Brief:
Return every one of the items below unchanged, line for line.

Extracted data:
- - - - - - -
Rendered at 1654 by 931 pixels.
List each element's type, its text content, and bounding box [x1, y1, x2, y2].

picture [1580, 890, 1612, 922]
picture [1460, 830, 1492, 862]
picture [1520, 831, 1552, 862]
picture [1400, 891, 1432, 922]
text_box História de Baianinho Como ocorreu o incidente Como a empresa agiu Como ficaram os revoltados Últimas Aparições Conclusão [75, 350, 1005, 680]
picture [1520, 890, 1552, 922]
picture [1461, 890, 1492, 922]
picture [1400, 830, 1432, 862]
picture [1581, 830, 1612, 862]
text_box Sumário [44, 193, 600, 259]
- - - - - - -
Response:
Rendered at 1654 by 931 pixels.
List each element's type, its text content, and bounding box [x1, y1, x2, y2].

picture [1580, 890, 1612, 922]
picture [1460, 830, 1492, 862]
picture [1520, 831, 1552, 862]
picture [1400, 891, 1432, 922]
text_box História de Baianinho Como ocorreu o incidente Como a empresa agiu Como ficaram os revoltados Últimas Aparições Conclusão [75, 350, 1005, 680]
picture [1520, 890, 1552, 922]
picture [1461, 890, 1492, 922]
picture [1400, 830, 1432, 862]
picture [1581, 830, 1612, 862]
text_box Sumário [44, 193, 600, 259]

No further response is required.